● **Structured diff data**

━━━━━━━━━━━━━━━━━━━━━━━━━━━━━━

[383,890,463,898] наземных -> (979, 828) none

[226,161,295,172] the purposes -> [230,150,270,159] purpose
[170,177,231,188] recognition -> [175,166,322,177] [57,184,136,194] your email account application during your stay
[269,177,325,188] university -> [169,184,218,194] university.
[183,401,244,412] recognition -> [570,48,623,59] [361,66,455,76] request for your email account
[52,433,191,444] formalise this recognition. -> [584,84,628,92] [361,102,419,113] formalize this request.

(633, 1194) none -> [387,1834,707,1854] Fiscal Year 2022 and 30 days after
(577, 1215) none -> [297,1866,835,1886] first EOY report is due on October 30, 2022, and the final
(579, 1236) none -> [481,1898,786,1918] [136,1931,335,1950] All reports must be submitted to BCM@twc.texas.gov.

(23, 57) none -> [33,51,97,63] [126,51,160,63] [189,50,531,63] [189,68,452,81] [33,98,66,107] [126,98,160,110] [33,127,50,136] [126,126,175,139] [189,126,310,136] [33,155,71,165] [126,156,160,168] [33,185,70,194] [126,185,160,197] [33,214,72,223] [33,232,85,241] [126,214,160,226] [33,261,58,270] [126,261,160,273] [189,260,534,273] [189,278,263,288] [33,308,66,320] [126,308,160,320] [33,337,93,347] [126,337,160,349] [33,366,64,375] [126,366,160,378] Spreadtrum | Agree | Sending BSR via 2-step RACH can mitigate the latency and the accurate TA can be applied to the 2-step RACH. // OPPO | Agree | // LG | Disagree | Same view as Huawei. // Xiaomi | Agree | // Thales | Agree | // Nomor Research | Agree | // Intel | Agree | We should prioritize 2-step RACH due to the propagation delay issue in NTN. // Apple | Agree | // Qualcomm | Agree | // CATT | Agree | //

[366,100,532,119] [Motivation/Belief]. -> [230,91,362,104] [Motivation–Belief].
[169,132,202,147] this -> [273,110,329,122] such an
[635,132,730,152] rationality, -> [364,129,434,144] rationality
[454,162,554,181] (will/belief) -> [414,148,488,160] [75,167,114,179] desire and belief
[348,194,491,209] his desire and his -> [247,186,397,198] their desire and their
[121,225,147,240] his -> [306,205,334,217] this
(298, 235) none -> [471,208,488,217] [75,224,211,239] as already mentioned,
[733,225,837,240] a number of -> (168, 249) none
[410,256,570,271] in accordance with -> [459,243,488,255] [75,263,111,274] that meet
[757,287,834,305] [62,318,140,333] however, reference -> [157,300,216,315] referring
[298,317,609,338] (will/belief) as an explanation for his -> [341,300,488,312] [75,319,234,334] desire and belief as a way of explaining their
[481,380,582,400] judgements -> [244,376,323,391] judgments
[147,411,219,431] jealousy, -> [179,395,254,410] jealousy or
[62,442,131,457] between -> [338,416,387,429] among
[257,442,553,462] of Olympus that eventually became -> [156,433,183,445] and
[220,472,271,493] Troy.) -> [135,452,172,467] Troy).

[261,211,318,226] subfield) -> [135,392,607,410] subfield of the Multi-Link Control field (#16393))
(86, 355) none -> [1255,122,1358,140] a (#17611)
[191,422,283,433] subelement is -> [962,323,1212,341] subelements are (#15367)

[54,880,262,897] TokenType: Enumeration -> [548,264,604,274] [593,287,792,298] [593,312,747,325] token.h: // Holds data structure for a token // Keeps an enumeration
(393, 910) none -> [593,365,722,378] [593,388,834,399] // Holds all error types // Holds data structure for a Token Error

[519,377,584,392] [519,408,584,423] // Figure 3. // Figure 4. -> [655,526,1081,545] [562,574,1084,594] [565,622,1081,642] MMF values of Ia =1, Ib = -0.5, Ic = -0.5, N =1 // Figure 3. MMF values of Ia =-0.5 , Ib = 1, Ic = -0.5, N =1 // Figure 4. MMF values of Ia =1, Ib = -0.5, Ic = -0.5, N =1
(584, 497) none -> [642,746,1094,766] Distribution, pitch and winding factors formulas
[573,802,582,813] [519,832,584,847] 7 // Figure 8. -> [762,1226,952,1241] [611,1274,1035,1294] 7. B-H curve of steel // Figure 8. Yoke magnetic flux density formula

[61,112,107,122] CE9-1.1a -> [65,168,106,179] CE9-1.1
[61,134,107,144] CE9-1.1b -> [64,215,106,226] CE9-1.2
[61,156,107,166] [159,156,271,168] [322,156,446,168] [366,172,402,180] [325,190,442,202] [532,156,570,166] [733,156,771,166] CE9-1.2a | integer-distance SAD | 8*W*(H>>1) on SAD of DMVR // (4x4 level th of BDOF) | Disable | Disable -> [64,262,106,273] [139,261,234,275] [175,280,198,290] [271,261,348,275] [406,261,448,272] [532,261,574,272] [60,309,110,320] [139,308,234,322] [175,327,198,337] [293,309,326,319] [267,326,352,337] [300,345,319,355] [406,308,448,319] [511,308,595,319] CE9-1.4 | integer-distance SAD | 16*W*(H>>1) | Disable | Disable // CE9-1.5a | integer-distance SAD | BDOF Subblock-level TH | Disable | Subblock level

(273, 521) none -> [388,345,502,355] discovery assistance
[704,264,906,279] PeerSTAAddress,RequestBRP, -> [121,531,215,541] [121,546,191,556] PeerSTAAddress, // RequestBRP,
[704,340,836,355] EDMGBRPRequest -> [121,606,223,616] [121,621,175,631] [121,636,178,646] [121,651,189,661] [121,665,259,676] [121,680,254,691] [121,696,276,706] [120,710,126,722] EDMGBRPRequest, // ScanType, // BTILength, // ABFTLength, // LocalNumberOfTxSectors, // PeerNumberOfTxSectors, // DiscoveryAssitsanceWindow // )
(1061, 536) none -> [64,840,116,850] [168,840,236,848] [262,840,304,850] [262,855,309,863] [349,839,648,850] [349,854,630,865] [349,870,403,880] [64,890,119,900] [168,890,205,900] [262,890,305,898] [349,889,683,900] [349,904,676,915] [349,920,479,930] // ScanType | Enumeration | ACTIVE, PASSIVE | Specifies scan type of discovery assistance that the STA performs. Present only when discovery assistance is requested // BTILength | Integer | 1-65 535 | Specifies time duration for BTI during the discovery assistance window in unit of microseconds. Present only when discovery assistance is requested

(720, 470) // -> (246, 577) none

━━━━━━━━━━━━━━━━━━━━━━━━━━━━━━

Write out exactly the lines that run from the one containing "[704,340,836,355] EDMGBRPRequest ->" to the end of the records, both end lines included.

[704,340,836,355] EDMGBRPRequest -> [121,606,223,616] [121,621,175,631] [121,636,178,646] [121,651,189,661] [121,665,259,676] [121,680,254,691] [121,696,276,706] [120,710,126,722] EDMGBRPRequest, // ScanType, // BTILength, // ABFTLength, // LocalNumberOfTxSectors, // PeerNumberOfTxSectors, // DiscoveryAssitsanceWindow // )
(1061, 536) none -> [64,840,116,850] [168,840,236,848] [262,840,304,850] [262,855,309,863] [349,839,648,850] [349,854,630,865] [349,870,403,880] [64,890,119,900] [168,890,205,900] [262,890,305,898] [349,889,683,900] [349,904,676,915] [349,920,479,930] // ScanType | Enumeration | ACTIVE, PASSIVE | Specifies scan type of discovery assistance that the STA performs. Present only when discovery assistance is requested // BTILength | Integer | 1-65 535 | Specifies time duration for BTI during the discovery assistance window in unit of microseconds. Present only when discovery assistance is requested

(720, 470) // -> (246, 577) none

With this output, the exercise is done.